British Prime Minister Theresa May is to hold a crucial meeting of her Cabinet at Chequers today in an attempt to find final agreement on what sort of economic relationship Britain is to have with the European Union after it leaves in March 2019.

​The Prime Minister has repeatedly committed her government to withdrawing the UK from the European Customs Union as well as the Single Market and the jurisdiction of the European Court of Justice, as laid out in her 2017 Lancaster House speech.

With her own leadership potentially hanging on the result of the meeting, the PM has developed a so-called "third way" compromise, in an attempt to prevent a Cabinet split that could bring her down and collapse the government as well.

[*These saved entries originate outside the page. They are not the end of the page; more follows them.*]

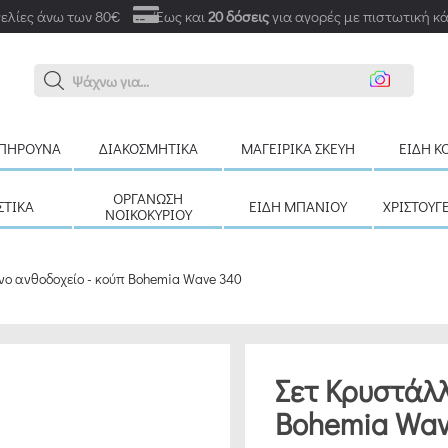
ελίες άνω των 80€
Έως και
20 δόσεις
για αγορές με πιστωτική κ
Α
ΠΉΡΟΥΝΑ
ΔΙΑΚΟΣΜΗΤΙΚΆ
ΜΑΓΕΙΡΙΚΆ ΣΚΕΎΗ
ΕΊΔΗ Κ
ΟΡΓΆΝΩΣΗ
ΣΤΙΚΆ
ΕΊΔΗ ΜΠΆΝΙΟΥ
ΧΡΙΣΤΟΥΓ
ΝΟΙΚΟΚΥΡΙΟΎ
νο ανθοδοχείο - κούπ Bohemia Wave 340
Σετ Κρυστάλλ
Bohemia Wav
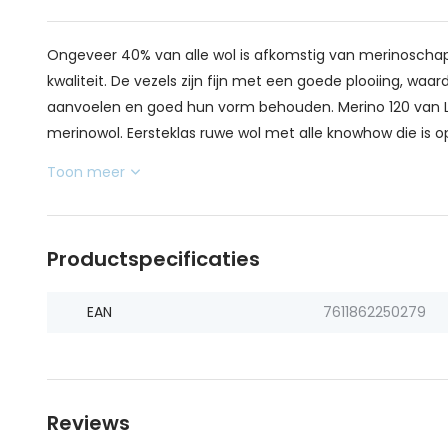
Ongeveer 40% van alle wol is afkomstig van merinoschape
kwaliteit. De vezels zijn fijn met een goede plooiing, wa
aanvoelen en goed hun vorm behouden. Merino 120 van La
merinowol. Eersteklas ruwe wol met alle knowhow die is o
Toon meer
Productspecificaties
EAN
7611862250279
Reviews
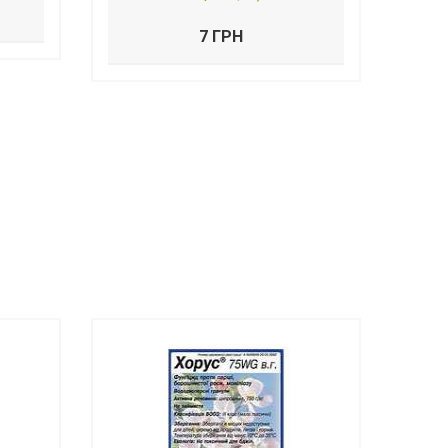
7 ГРН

The compromise agreement reportedly would enable Britain to set its own trade tariffs but continue to collect duties on behalf of Brussels through a "facilitated customs arrangement," that would rely on as-yet unspecified technology to apply the correct tariff depending on where products are destined. Such as a solution could also avoid the need for customs checks at the Northern Irish border which has been among the most serious long-running sticking points between London and Brussels.

Britain would also retain a "common rulebook" with Europe on industry standards, or what has also been called "regulatory alignment" and which "hard Brexiteers" have dismissed as Britain remaining in the Single Market in all but name. Such alignment would include penalties for "regulatory divergence" but leave Britain some room to strike independent trade deals outside the European Union.

Mrs May has spent much of the last year caught in an escalating battle between opposing camps of her Cabinet, those who want to retain as close an economic relationship with Europe as possible, led by Chancellor of the Exchequer Phillip Hammond, and those wanting a complete economic and political separation, led by Brexit Secretary David Davis and International Trade Secretary Liam Fox.